They’re often thought of as pests, but ants are now being used to help organic fruit farmers in Denmark.
A team from Aarhus University hopes the ants will gobble up insect pests that cause damage to apple trees during the spring – namely moth larvae which feast on their leaves. Researchers have been relocating forest-based colonies into an orchard on the eastern Djursland peninsula as part of a new study, the Copenhagen Post reports.
“We are moving a large ant colony from a pine forest and will spread a number of smaller colonies, each having its own queen, around the apple plantations,” says senior researcher Joachim Offenberg from the Department of Bioscience. They had to make the forest ants feel at home, so they’ve brought along pine needles to enable the insects to build their colonies, he says.
In August 2015, Mr Offenberg published a research review which suggested that weaver ants are as effective as synthetic pesticides in reducing pest damage and improving crop yields, but at lower costs.

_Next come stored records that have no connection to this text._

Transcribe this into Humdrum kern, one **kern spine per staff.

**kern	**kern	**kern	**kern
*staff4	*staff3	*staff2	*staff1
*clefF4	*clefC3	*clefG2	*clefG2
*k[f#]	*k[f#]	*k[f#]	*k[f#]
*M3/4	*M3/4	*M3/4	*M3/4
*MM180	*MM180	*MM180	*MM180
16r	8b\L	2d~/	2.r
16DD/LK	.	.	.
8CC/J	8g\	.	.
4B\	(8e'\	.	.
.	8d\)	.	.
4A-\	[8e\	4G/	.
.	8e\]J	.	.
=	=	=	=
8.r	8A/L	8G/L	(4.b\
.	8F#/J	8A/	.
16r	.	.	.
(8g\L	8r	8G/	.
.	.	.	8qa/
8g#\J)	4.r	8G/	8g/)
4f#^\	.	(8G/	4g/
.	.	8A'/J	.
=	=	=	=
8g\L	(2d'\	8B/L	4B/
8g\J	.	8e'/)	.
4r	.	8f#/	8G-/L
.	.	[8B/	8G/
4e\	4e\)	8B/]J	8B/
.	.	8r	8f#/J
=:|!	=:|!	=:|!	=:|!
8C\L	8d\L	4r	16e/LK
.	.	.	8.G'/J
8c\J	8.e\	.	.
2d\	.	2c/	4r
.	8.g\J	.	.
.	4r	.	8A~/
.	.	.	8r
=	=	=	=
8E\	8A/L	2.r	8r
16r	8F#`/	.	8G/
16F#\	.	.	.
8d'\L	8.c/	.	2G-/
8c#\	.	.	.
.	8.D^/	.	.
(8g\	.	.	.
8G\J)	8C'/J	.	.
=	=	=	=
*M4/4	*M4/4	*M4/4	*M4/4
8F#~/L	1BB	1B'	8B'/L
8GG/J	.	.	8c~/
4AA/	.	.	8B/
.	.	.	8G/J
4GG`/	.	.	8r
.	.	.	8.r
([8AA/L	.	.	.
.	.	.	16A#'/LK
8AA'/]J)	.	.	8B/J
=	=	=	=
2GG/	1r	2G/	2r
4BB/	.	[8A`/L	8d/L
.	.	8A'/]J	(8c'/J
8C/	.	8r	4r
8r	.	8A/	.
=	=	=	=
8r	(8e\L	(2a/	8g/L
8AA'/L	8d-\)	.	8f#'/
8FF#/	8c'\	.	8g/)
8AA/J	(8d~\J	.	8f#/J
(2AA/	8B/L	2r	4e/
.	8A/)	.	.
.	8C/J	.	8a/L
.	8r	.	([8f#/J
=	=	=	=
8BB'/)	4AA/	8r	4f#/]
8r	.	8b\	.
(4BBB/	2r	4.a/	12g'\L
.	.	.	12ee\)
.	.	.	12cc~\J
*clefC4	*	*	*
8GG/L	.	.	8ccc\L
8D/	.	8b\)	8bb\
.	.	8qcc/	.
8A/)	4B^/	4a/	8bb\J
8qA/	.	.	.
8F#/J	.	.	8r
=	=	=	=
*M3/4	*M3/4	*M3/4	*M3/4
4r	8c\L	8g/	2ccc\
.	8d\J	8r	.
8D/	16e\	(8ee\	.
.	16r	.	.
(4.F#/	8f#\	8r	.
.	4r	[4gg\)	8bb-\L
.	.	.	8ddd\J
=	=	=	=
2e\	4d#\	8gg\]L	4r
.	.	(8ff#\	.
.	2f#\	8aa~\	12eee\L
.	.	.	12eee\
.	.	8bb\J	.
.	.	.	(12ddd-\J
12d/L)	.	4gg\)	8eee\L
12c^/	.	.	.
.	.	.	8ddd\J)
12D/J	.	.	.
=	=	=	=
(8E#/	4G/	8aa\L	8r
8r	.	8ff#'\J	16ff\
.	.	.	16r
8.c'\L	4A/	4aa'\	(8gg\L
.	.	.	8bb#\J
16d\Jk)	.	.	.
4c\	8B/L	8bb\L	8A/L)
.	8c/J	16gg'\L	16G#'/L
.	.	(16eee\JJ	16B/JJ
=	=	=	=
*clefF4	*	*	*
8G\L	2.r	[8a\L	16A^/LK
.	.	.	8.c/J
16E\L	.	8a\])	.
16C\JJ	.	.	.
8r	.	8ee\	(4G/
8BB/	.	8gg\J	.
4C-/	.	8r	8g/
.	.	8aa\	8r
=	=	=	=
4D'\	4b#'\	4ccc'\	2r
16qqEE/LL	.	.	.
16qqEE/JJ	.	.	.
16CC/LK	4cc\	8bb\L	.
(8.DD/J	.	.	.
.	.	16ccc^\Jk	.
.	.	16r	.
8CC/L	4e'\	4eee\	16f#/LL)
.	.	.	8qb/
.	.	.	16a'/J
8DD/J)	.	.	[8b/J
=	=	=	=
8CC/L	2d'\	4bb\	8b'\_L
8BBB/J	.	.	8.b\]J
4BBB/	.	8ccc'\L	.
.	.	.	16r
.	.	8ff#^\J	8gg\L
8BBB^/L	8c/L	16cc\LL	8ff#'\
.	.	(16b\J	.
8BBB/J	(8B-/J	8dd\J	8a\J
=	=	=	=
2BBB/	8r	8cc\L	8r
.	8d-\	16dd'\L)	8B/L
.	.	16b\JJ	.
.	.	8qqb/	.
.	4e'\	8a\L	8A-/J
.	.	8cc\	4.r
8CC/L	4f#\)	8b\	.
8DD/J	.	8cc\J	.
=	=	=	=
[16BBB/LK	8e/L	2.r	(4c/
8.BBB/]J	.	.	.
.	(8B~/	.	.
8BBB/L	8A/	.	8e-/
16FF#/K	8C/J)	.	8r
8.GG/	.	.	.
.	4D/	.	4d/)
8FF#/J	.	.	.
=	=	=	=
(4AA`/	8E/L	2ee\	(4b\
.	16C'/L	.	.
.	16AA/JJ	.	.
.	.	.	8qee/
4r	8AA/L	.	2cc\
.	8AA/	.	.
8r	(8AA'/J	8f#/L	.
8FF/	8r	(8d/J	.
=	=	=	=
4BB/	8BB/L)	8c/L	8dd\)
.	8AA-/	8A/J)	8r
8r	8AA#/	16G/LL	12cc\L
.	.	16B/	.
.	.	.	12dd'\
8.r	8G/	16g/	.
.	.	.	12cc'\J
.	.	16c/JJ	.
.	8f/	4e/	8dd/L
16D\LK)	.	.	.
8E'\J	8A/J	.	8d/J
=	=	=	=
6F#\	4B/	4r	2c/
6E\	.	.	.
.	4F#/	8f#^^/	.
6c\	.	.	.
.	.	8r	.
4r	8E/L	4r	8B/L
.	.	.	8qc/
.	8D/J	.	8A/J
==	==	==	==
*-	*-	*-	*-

While transplanting the ants is done with buckets and shovels, searching for the egg-laying – or ovipositing – queens can be a more delicate business. “It is done very carefully, by searching portions of the sand thoroughly with tweezers to ensure not to harm the ovipositing queens,” researcher Jesper Stern Nielsen tells the BBC. He adds that the team has also moved colony fragments into Christmas tree plantations.
Ants are particularly useful because they’re wide awake while other moth predators are still in winter hibernation, the paper notes. When they’re not snacking on moth larvae the ants will still be helping the orchard to flourish, albeit in a slightly unappetising way – their urine and excrement will apparently help to fertilise the trees.